Junk Science: So called "Studies" Linking Licensed Concealed To High Homicide Rates Are Bogus - VPC AGAIN FALSELY ACCUSES CCW LICENSE HOLDERS OF HAVING A HIGH HOMICIDE RATE [More]Still at their "concealed carry killers" scam, eh?
Sir Wilfrid is having none of it:
Excuse me, David, but the author of that post at 2ndamendmentclergy - while telling the absolute truth - is doing more than a bit of slanting or shading the truth. He (apparently deliberately) truncated the bottom of both graphs to exaggerate the difference in rates between "may issue" and "shall issue" states. When plotted from a zero base, the differences, while still present, do not appear quite so great. The actual differences are 18.64% and 19.78% respectively.
ReplyDeleteMUST we stoop to the gun grabbers' level to counter their propaganda? If so, how are we any different from them? You used to have a Latin (sorta) motto up on your site referring to bar fights. Are we now reduced to slanting or shading the truth to get our point across? DO the ends justify the means? In the final analysis, CAN evil means even PRODUCE a good end? I am not setting myself up as the morality police but things like this disturb me.
I'm not understanding what you're telling me at all.
ReplyDeleteI see you left a comment on his site, so we'll see if he responds.
Bill's referring to choices one makes in formatting a graph.

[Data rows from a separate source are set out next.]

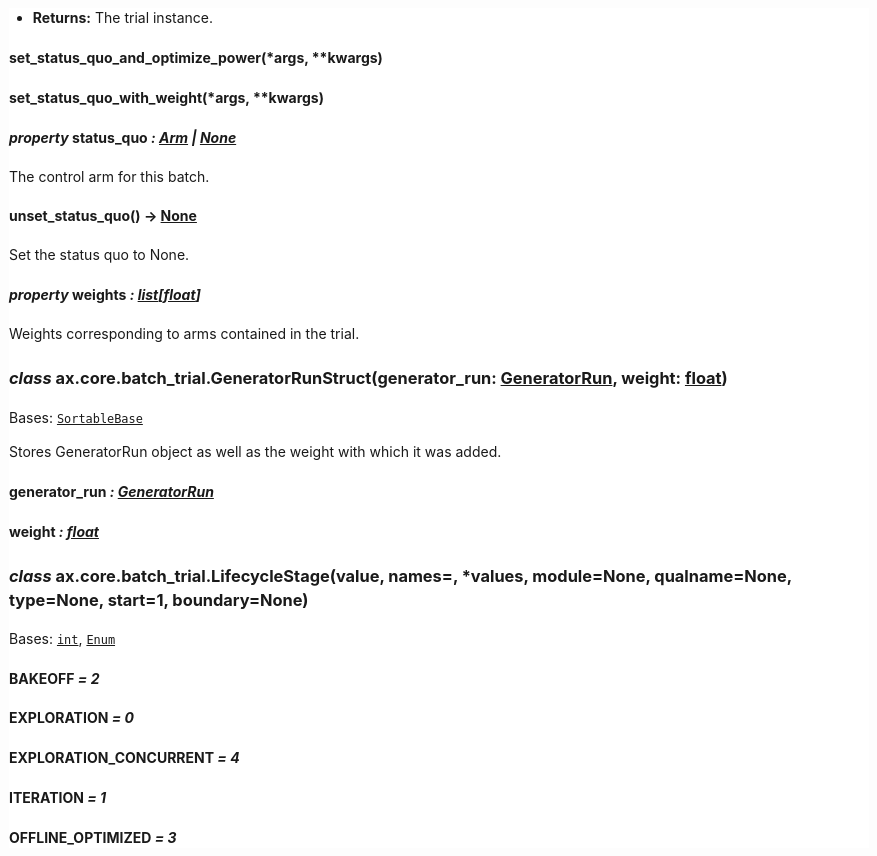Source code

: * **Returns:**
  The trial instance.

#### set_status_quo_and_optimize_power(\*args, \*\*kwargs)

#### set_status_quo_with_weight(\*args, \*\*kwargs)

#### *property* status_quo *: [Arm](#ax.core.arm.Arm) | [None](https://docs.python.org/3/library/constants.html#None)*

The control arm for this batch.

#### unset_status_quo() → [None](https://docs.python.org/3/library/constants.html#None)

Set the status quo to None.

#### *property* weights *: [list](https://docs.python.org/3/library/stdtypes.html#list)[[float](https://docs.python.org/3/library/functions.html#float)]*

Weights corresponding to arms contained in the trial.

### *class* ax.core.batch_trial.GeneratorRunStruct(generator_run: [GeneratorRun](#ax.core.generator_run.GeneratorRun), weight: [float](https://docs.python.org/3/library/functions.html#float))

Bases: [`SortableBase`](utils.md#ax.utils.common.base.SortableBase)

Stores GeneratorRun object as well as the weight with which it was added.

#### generator_run *: [GeneratorRun](#ax.core.generator_run.GeneratorRun)*

#### weight *: [float](https://docs.python.org/3/library/functions.html#float)*

### *class* ax.core.batch_trial.LifecycleStage(value, names=<not given>, \*values, module=None, qualname=None, type=None, start=1, boundary=None)

Bases: [`int`](https://docs.python.org/3/library/functions.html#int), [`Enum`](https://docs.python.org/3/library/enum.html#enum.Enum)

#### BAKEOFF *= 2*

#### EXPLORATION *= 0*

#### EXPLORATION_CONCURRENT *= 4*

#### ITERATION *= 1*

#### OFFLINE_OPTIMIZED *= 3*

ReplyDeleteIt can be linear or logarithmic (a log graph makes the distances between larger numbers smaller so that a 10% change on the bottom looks like a 10% change on the top, and is most common in investment return charting, otherwise a change in share price from 100 to 110 would look the same as a change from 10 to 20).

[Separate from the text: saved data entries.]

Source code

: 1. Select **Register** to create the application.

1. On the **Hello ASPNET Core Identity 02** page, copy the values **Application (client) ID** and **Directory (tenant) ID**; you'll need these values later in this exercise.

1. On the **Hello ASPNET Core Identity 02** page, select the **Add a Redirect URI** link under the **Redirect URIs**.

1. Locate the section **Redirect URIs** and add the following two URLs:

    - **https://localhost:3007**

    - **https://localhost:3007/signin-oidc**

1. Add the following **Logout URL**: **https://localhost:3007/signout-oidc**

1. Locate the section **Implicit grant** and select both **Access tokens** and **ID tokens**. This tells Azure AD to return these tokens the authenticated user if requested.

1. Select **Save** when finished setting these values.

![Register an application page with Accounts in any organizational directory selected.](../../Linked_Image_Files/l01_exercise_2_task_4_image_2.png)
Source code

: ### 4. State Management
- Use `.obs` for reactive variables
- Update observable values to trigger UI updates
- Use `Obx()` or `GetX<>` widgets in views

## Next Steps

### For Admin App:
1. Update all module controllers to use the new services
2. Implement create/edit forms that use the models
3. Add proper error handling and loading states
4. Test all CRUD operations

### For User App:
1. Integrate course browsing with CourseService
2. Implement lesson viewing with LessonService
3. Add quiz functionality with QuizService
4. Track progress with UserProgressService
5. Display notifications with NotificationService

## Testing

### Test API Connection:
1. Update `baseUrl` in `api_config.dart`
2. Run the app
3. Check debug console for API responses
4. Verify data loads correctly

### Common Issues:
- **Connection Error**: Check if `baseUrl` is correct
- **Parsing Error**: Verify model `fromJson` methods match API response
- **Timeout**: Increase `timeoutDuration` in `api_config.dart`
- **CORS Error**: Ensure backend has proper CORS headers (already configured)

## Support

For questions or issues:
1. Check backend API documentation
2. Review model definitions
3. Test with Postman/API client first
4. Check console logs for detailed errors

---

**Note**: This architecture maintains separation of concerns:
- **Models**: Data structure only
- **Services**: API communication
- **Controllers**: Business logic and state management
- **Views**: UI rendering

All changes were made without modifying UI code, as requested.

And the graph can start at zero, or the graph can start at some non-zero point below the data points. This is usually done to save space and show detail better. Bill seems to think it's done to make a mountain out of a molehill.

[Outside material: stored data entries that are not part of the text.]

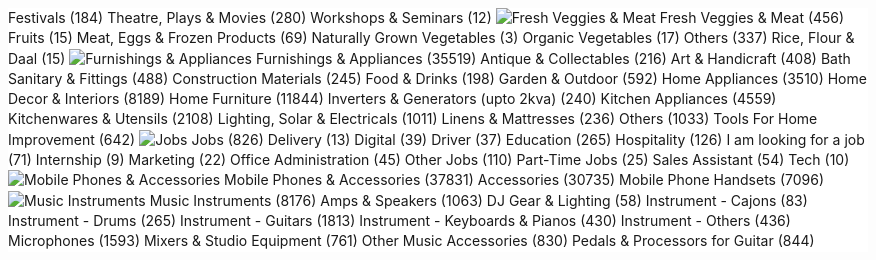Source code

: Festivals (184)
Theatre, Plays & Movies (280)
Workshops & Seminars (12)
![Fresh Veggies & Meat](https://cdn03.hamrobazaar.com/Assets/Category/Vegetable%20&%20Fruits.png?x-image-process=image/resize,m_lfit,h_24,w_24/format,webp)
Fresh Veggies & Meat (456)
Fruits (15)
Meat, Eggs & Frozen Products (69)
Naturally Grown Vegetables (3)
Organic Vegetables (17)
Others (337)
Rice, Flour & Daal (15)
![Furnishings & Appliances](https://cdn03.hamrobazaar.com/Assets/Category/Home%20Furnishing.png?x-image-process=image/resize,m_lfit,h_24,w_24/format,webp)
Furnishings & Appliances (35519)
Antique & Collectables (216)
Art & Handicraft (408)
Bath Sanitary & Fittings (488)
Construction Materials (245)
Food & Drinks (198)
Garden & Outdoor (592)
Home Appliances (3510)
Home Decor & Interiors (8189)
Home Furniture (11844)
Inverters & Generators (upto 2kva) (240)
Kitchen Appliances (4559)
Kitchenwares & Utensils (2108)
Lighting, Solar & Electricals (1011)
Linens & Mattresses (236)
Others (1033)
Tools For Home Improvement (642)
![Jobs](https://cdn03.hamrobazaar.com/Assets/Category/Jobs.png?x-image-process=image/resize,m_lfit,h_24,w_24/format,webp)
Jobs (826)
Delivery (13)
Digital (39)
Driver (37)
Education (265)
Hospitality (126)
I am looking for a job (71)
Internship (9)
Marketing (22)
Office Administration (45)
Other Jobs (110)
Part-Time Jobs (25)
Sales Assistant (54)
Tech (10)
![Mobile Phones & Accessories](https://cdn03.hamrobazaar.com/Assets/Category/mobile%20phone.png?x-image-process=image/resize,m_lfit,h_24,w_24/format,webp)
Mobile Phones & Accessories (37831)
Accessories (30735)
Mobile Phone Handsets (7096)
![Music Instruments](https://cdn03.hamrobazaar.com/Assets/Category/music.png?x-image-process=image/resize,m_lfit,h_24,w_24/format,webp)
Music Instruments (8176)
Amps & Speakers (1063)
DJ Gear & Lighting (58)
Instrument - Cajons (83)
Instrument - Drums (265)
Instrument - Guitars (1813)
Instrument - Keyboards & Pianos (430)
Instrument - Others (436)
Microphones (1593)
Mixers & Studio Equipment (761)
Other Music Accessories (830)
Pedals & Processors for Guitar (844)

He's saying the guy cut the bottoms off the graphs instead of starting them at 0 to exaggerate the difference between may issue and shall issue states. I would argue his point is irrelevant since I don't believe the graph, even exaggerated, does justice to the numbers we are actually talking about. The population of the may issue states is roughly 86 million (not counting US territories, which are also mostly may issue). At a difference of roughly one murder/ 100k we're talking about 860 more murders. Per year.